Leidos has an immediate opening for a Data Scientist to contribute to public health projects working within a cross-functional team for the National Center of Immunization and Respiratory Disease (NCIRD) at the Centers for Disease Control and Prevention (CDC).
The Data Scientist would work across the full Data Science lifecycle to onboard and prepare data, model datasets for loading/storing into relational databases, develop data pipelines and ETL processes leveraging R programming and the Azure Cloud stack of services, analyze structured datasets to determine data relationships, and contribute to data visualization projects, working with the team to connect data streams/pipelines to Power BI, Tableau, and R Shiny. The Data Scientist may also contribute to data migration projects from on-premises SQL databases to the Azure SQL Databases or Azure Synapse databases working with the team. This role will work closely and collaboratively with the Leidos Data Science team, CDC staff, and external data partners. This position requires an entrepreneurial mindset and strong communication skills to meet with customers to translate their requirements to working data solutions, while operating within the government’s guidelines and mandates. This role provides the opportunity to work across a number of technologies alongside CDC Public Health experts within an exciting and growing Data Science discipline at the CDC to help solve tomorrow’s public health challenges.
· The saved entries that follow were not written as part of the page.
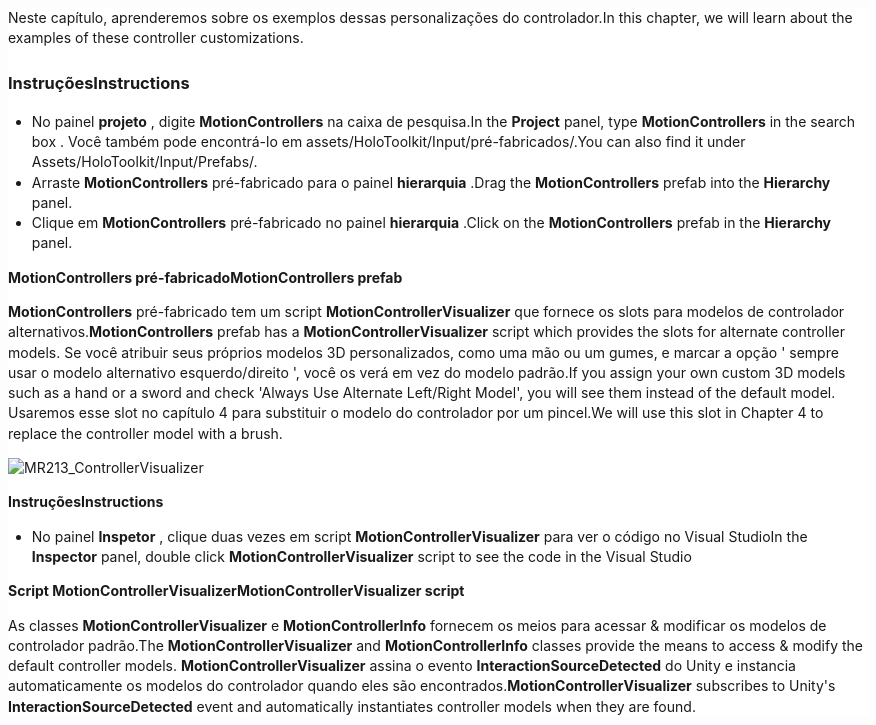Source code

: <span data-ttu-id="5827c-202">Neste capítulo, aprenderemos sobre os exemplos dessas personalizações do controlador.</span><span class="sxs-lookup"><span data-stu-id="5827c-202">In this chapter, we will learn about the examples of these controller customizations.</span></span>

### <a name="instructions"></a><span data-ttu-id="5827c-203">Instruções</span><span class="sxs-lookup"><span data-stu-id="5827c-203">Instructions</span></span>

* <span data-ttu-id="5827c-204">No painel **projeto** , digite **MotionControllers** na caixa de pesquisa.</span><span class="sxs-lookup"><span data-stu-id="5827c-204">In the **Project** panel, type **MotionControllers** in the search box .</span></span> <span data-ttu-id="5827c-205">Você também pode encontrá-lo em assets/HoloToolkit/Input/pré-fabricados/.</span><span class="sxs-lookup"><span data-stu-id="5827c-205">You can also find it under Assets/HoloToolkit/Input/Prefabs/.</span></span>
* <span data-ttu-id="5827c-206">Arraste **MotionControllers** pré-fabricado para o painel **hierarquia** .</span><span class="sxs-lookup"><span data-stu-id="5827c-206">Drag the **MotionControllers** prefab into the **Hierarchy** panel.</span></span>
* <span data-ttu-id="5827c-207">Clique em **MotionControllers** pré-fabricado no painel **hierarquia** .</span><span class="sxs-lookup"><span data-stu-id="5827c-207">Click on the **MotionControllers** prefab in the **Hierarchy** panel.</span></span>

<span data-ttu-id="5827c-208">**MotionControllers pré-fabricado**</span><span class="sxs-lookup"><span data-stu-id="5827c-208">**MotionControllers prefab**</span></span>

<span data-ttu-id="5827c-209">**MotionControllers** pré-fabricado tem um script **MotionControllerVisualizer** que fornece os slots para modelos de controlador alternativos.</span><span class="sxs-lookup"><span data-stu-id="5827c-209">**MotionControllers** prefab has a **MotionControllerVisualizer** script which provides the slots for alternate controller models.</span></span> <span data-ttu-id="5827c-210">Se você atribuir seus próprios modelos 3D personalizados, como uma mão ou um gumes, e marcar a opção ' sempre usar o modelo alternativo esquerdo/direito ', você os verá em vez do modelo padrão.</span><span class="sxs-lookup"><span data-stu-id="5827c-210">If you assign your own custom 3D models such as a hand or a sword and check 'Always Use Alternate Left/Right Model', you will see them instead of the default model.</span></span> <span data-ttu-id="5827c-211">Usaremos esse slot no capítulo 4 para substituir o modelo do controlador por um pincel.</span><span class="sxs-lookup"><span data-stu-id="5827c-211">We will use this slot in Chapter 4 to replace the controller model with a brush.</span></span>

![MR213_ControllerVisualizer](images/mr213-controllervisualizer-600px.png)

<span data-ttu-id="5827c-213">**Instruções**</span><span class="sxs-lookup"><span data-stu-id="5827c-213">**Instructions**</span></span>

* <span data-ttu-id="5827c-214">No painel **Inspetor** , clique duas vezes em script **MotionControllerVisualizer** para ver o código no Visual Studio</span><span class="sxs-lookup"><span data-stu-id="5827c-214">In the **Inspector** panel, double click **MotionControllerVisualizer** script to see the code in the Visual Studio</span></span>

<span data-ttu-id="5827c-215">**Script MotionControllerVisualizer**</span><span class="sxs-lookup"><span data-stu-id="5827c-215">**MotionControllerVisualizer script**</span></span>

<span data-ttu-id="5827c-216">As classes **MotionControllerVisualizer** e **MotionControllerInfo** fornecem os meios para acessar & modificar os modelos de controlador padrão.</span><span class="sxs-lookup"><span data-stu-id="5827c-216">The **MotionControllerVisualizer** and **MotionControllerInfo** classes provide the means to access & modify the default controller models.</span></span> <span data-ttu-id="5827c-217">**MotionControllerVisualizer** assina o evento **InteractionSourceDetected** do Unity e instancia automaticamente os modelos do controlador quando eles são encontrados.</span><span class="sxs-lookup"><span data-stu-id="5827c-217">**MotionControllerVisualizer** subscribes to Unity's **InteractionSourceDetected** event and automatically instantiates controller models when they are found.</span></span>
This position offers a flexible schedule with “meeting free” Fridays and a remote work location.
- Design, develop, test, and implement fully automated, event-triggered, or scheduled production data pipelines using R programming and/or the Azure stack of tools and services working in a collaborative environment within a cross-functional team.
- Writes, tests, and implements R code for cleaning, wrangling, manipulating, and transforming data to prepare it for downstream storage processing such as insertion/updating of databases and for downstream analytical processing, including statistical computation, visualization, and standardized reporting.
- Develops data visualizations for public facing Power BI dashboards.
- Independently meets and clearly communicates with CDC subject-matter experts, CDC technical staff, and fellow NCIRD Data Science Team members to extract project requirements, translate them into technical implementation plans, and to develop solutions to meet the requirements.
- Creates generalized functions and incorporates them into an R package maintained by the team to perform common data tasks.
- Attend team planning meetings, backlog refinement, daily stand-ups, and customer demos.
- Bachelor's Degree in Statistics, Biostatistics, Data Science, Analytics, Mathematics, Computer Science or Computer engineering, Computer or Management Information Systems, (or similar scientific degree), and 3+ years of experience designing, developing, and implementing data pipelines or analytical processes using R Studio and/or MS Azure.
- High proficiency in R programming performing data cleaning, data wrangling, manipulation, and transformation to prepare data for visualization and analysis.
- Expertise in writing R functions and in developing and maintaining in-house R packages.
- Expertise in R packages, especially dplyr, tidyverse, Shiny, plotly, knitr, and ggplot2.
- Skilled in developing dynamic documents, slide decks, and other deliverables using R Markdown.
- Skilled in computing various statistics using statistical methods to extract meaning from data.
- Experience merging and integrating disparate datasets and outputting to various target destination databases or systems.
- Experience using Application Programming Interfaces (APIs) to retrieve data or submit requests to online data systems.
- Experience with Power BI and R Shiny Dashboards.
- Knowledge and interest in Statistics, Machine Learning, and/or AI techniques.
- Ability to multi-task based on the project priorities and deliver the solutions on-time with excellent quality.
- Familiarity with Azure DevOps (or GitHub) as a version control code repository as well as a project management tracking system.
- Understanding of the enterprise data architecture and data quality controls.
- Team player who thrives in a dynamic and sometimes fast-paced environment.
- Write technical documentation and create system architecture diagrams.
- Knowledge of Agile Development methodologies and the Software Development Lifecycle (SDLC).
- University coursework in R, Statistical Computing, and/or Database Design and Administration.
- Previous experience working in the Public Health domain.
- Programming experience in Python, SAS, SUDAAN.
- Familiarity with database stored procedures, tables, views, triggers, and queries.
- Experience using data management software and utilities such as Stat-Transfer, DBMS Copy.
- Experience with the O365 Application Power Automate.
- Work experience with Azure Data Factory, SQL Server, or other Azure Databases.
- Hands on experience migrating data pipelines from on-premises into Azure cloud environments.
- Any of the following relevant certifications: Azure Data Engineer Certification, Azure Solution Architect, Microsoft Certified Solutions Associate, Solutions Expert or Database Administrator.
- Experience using MS SQL Server Management Studio to write SQL and T-SQL Code for interacting with project databases.
Ability to obtain NACI Clearance is required.
Pay Range $60,450.00 – $93,000.00 – $125,550.00
The Leidos pay range for this job level is a general guideline only and not a guarantee of compensation or salary. Additional factors considered in extending an offer include (but are not limited to) responsibilities of the job, education, experience, knowledge, skills, and abilities, as well as internal equity, alignment with market data, applicable bargaining agreement (if any), or other law.